Exercise directions: Where a picture appears, leave it out, and print the rest of the records as they are.

*** Opening of Exercise data ***

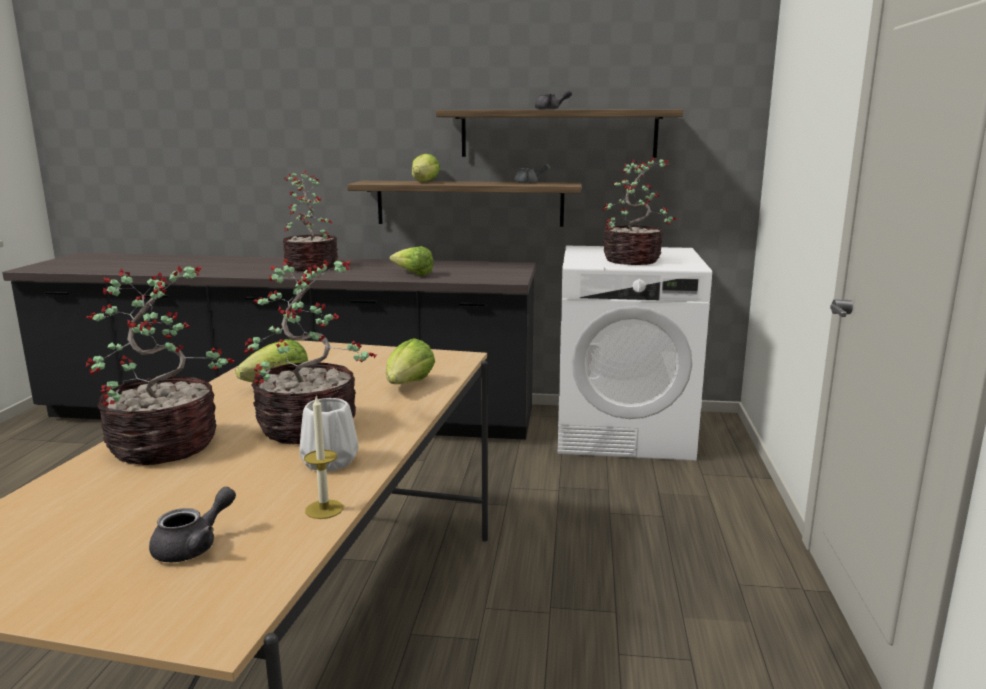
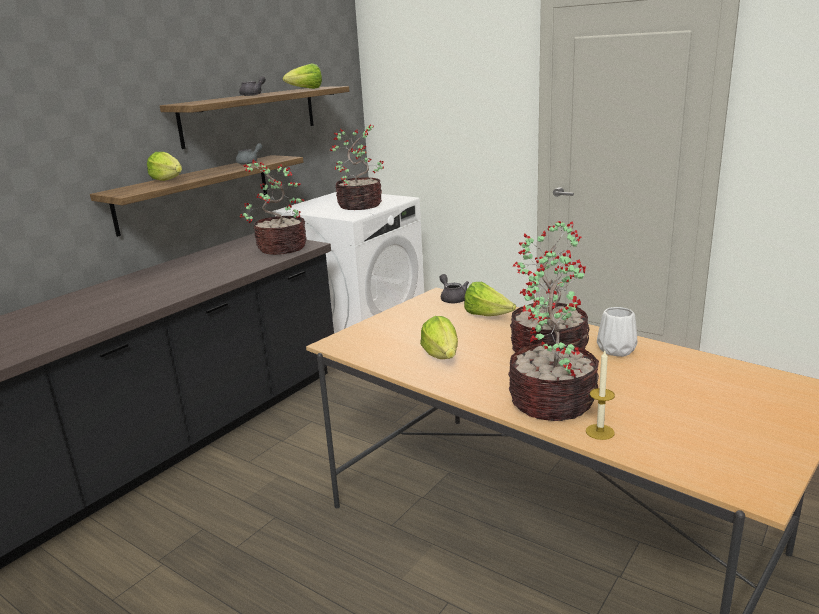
camera: 60 degrees left, 5 degrees up
grey teapot [149,487,236,563] -> grey teapot moved to [439,274,469,303]
potted plant [283,171,338,271] -> potted plant moved to [240,160,307,255]
candle [304,395,343,519] -> candle moved to [586,351,615,440]
lettuce [389,246,434,276] -> lettuce moved to [283,63,322,89]

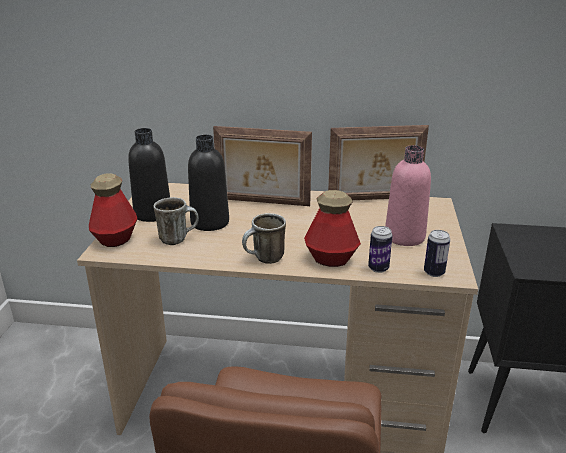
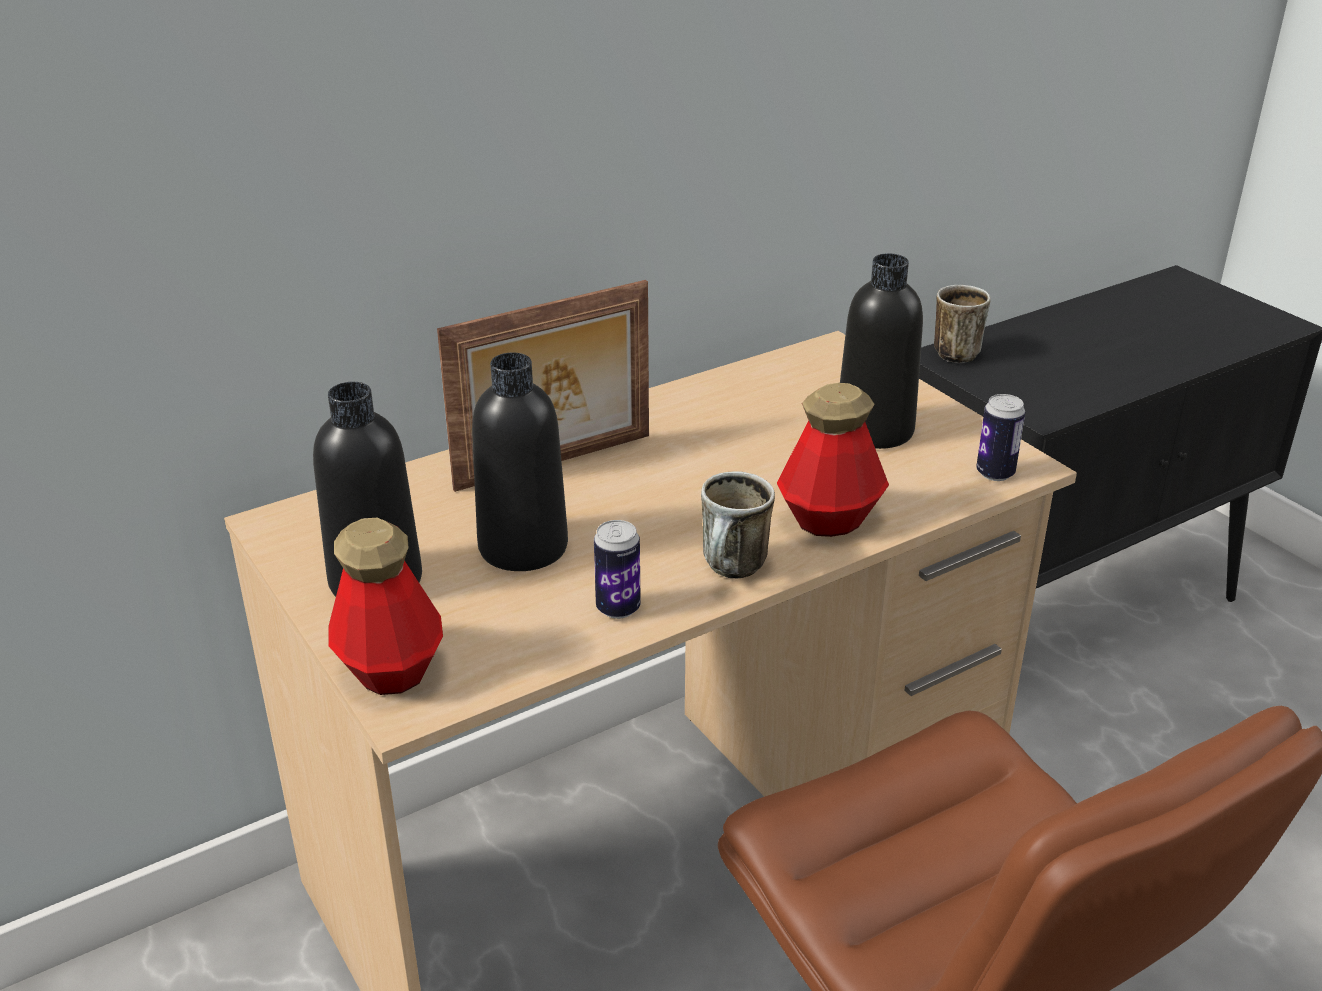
camera: 40 degrees left, 5 degrees up
mug [154,197,199,245] -> mug moved to [934,285,991,363]
picture frame [328,125,429,200] -> none
can [368,226,393,273] -> can moved to [594,520,641,619]
pink bottle [385,145,431,246] -> black bottle [840,253,923,449]

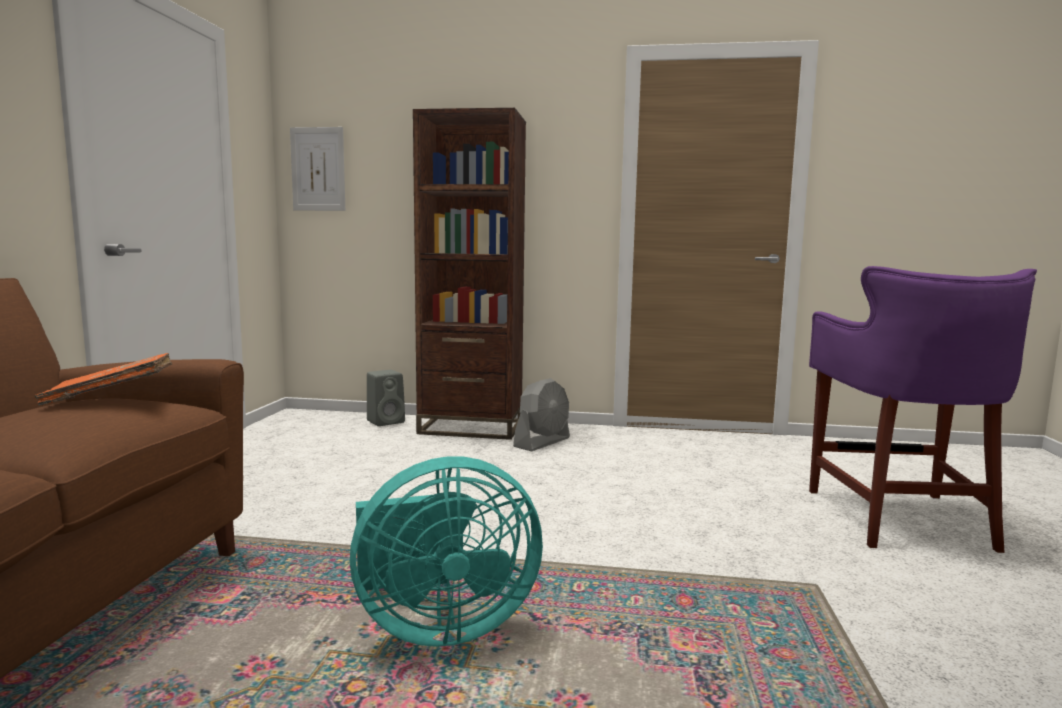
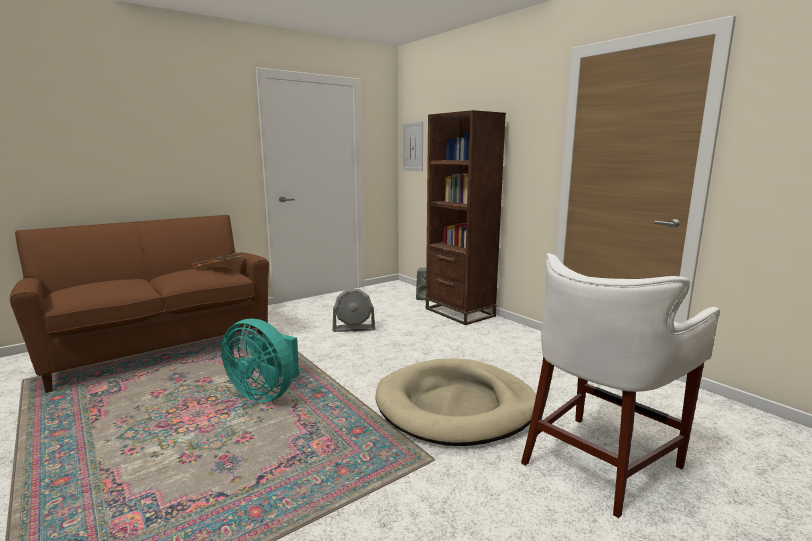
camera: 45 degrees right, 5 degrees up
grey fan [513,378,570,451] -> grey fan moved to [332,289,375,332]
purple stool [809,266,1037,553] -> white stool [521,253,720,518]
none -> beige dog bed [375,358,536,446]

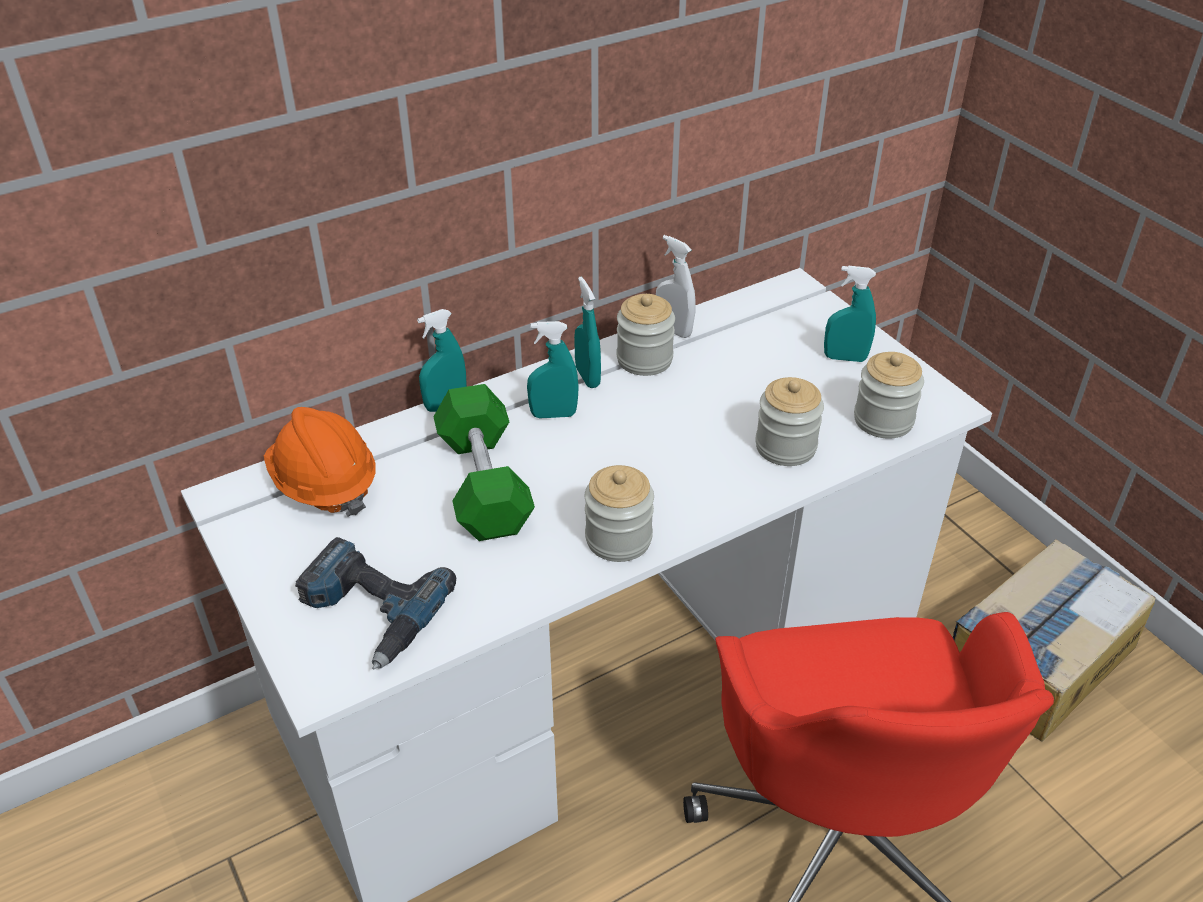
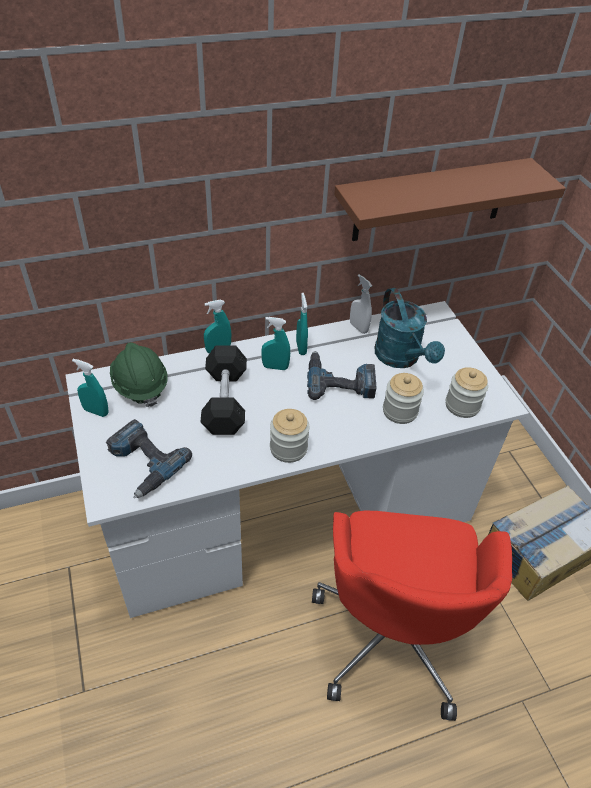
camera: 10 degrees right, 5 degrees up
orange hard hat [264,407,376,516] -> green hard hat [110,342,168,407]
green dumbbell [434,384,535,541] -> black dumbbell [200,345,247,435]
jar [617,294,675,376] -> none
turquoise spray bottle [824,265,876,362] -> turquoise spray bottle moved to [72,359,109,417]
none -> power drill [307,351,376,400]
none -> brown shelf [334,158,566,241]
none -> turquoise watering can [374,288,445,368]

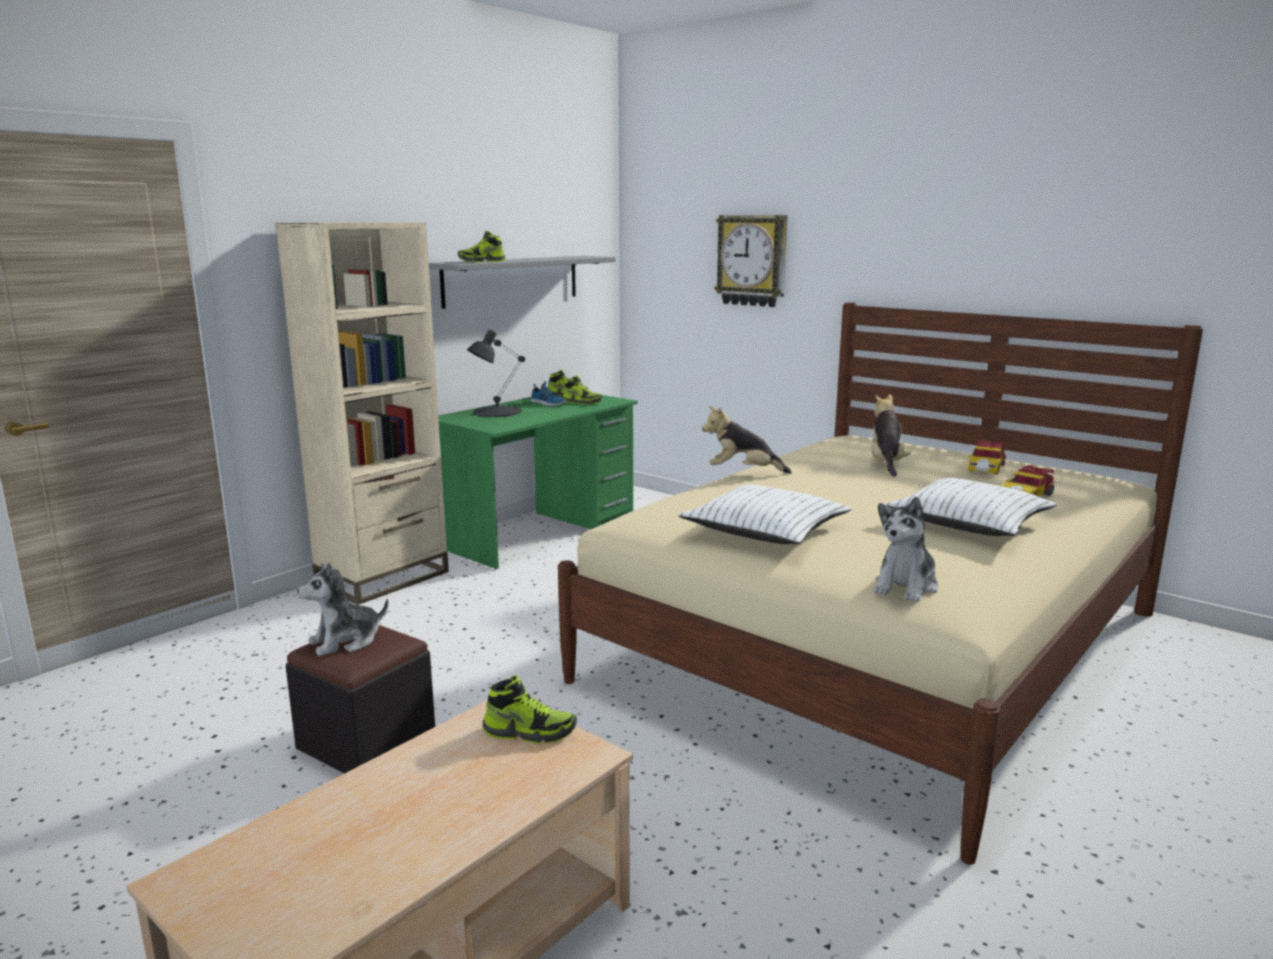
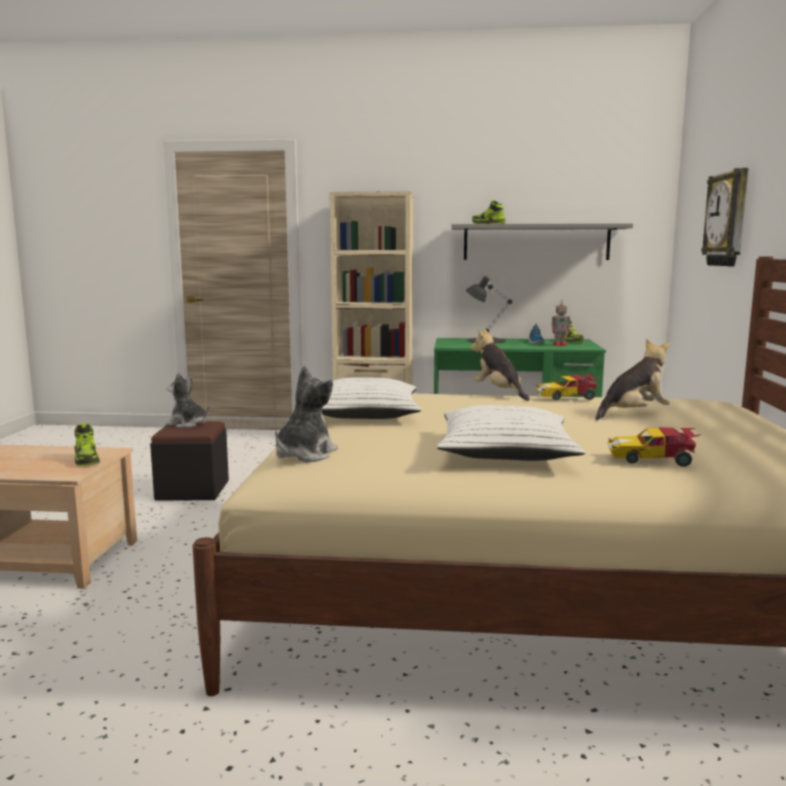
camera: 55 degrees right, 5 degrees down
shoe [562,375,602,405] -> toy robot [552,300,571,346]
plush toy [874,497,939,602] -> plush toy turned 120 degrees clockwise [275,366,338,462]
toy car [968,440,1006,474] -> toy car moved to [535,374,599,400]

*** Close of Exercise data ***

Response to this task:
camera: 60 degrees left, 5 degrees up
grey teapot [149,487,236,563] -> grey teapot moved to [439,274,469,303]
potted plant [283,171,338,271] -> potted plant moved to [240,160,307,255]
candle [304,395,343,519] -> candle moved to [586,351,615,440]
lettuce [389,246,434,276] -> lettuce moved to [283,63,322,89]

camera: 40 degrees left, 5 degrees up
mug [154,197,199,245] -> mug moved to [934,285,991,363]
picture frame [328,125,429,200] -> none
can [368,226,393,273] -> can moved to [594,520,641,619]
pink bottle [385,145,431,246] -> black bottle [840,253,923,449]

camera: 45 degrees right, 5 degrees up
grey fan [513,378,570,451] -> grey fan moved to [332,289,375,332]
purple stool [809,266,1037,553] -> white stool [521,253,720,518]
none -> beige dog bed [375,358,536,446]

camera: 10 degrees right, 5 degrees up
orange hard hat [264,407,376,516] -> green hard hat [110,342,168,407]
green dumbbell [434,384,535,541] -> black dumbbell [200,345,247,435]
jar [617,294,675,376] -> none
turquoise spray bottle [824,265,876,362] -> turquoise spray bottle moved to [72,359,109,417]
none -> power drill [307,351,376,400]
none -> brown shelf [334,158,566,241]
none -> turquoise watering can [374,288,445,368]

camera: 55 degrees right, 5 degrees down
shoe [562,375,602,405] -> toy robot [552,300,571,346]
plush toy [874,497,939,602] -> plush toy turned 120 degrees clockwise [275,366,338,462]
toy car [968,440,1006,474] -> toy car moved to [535,374,599,400]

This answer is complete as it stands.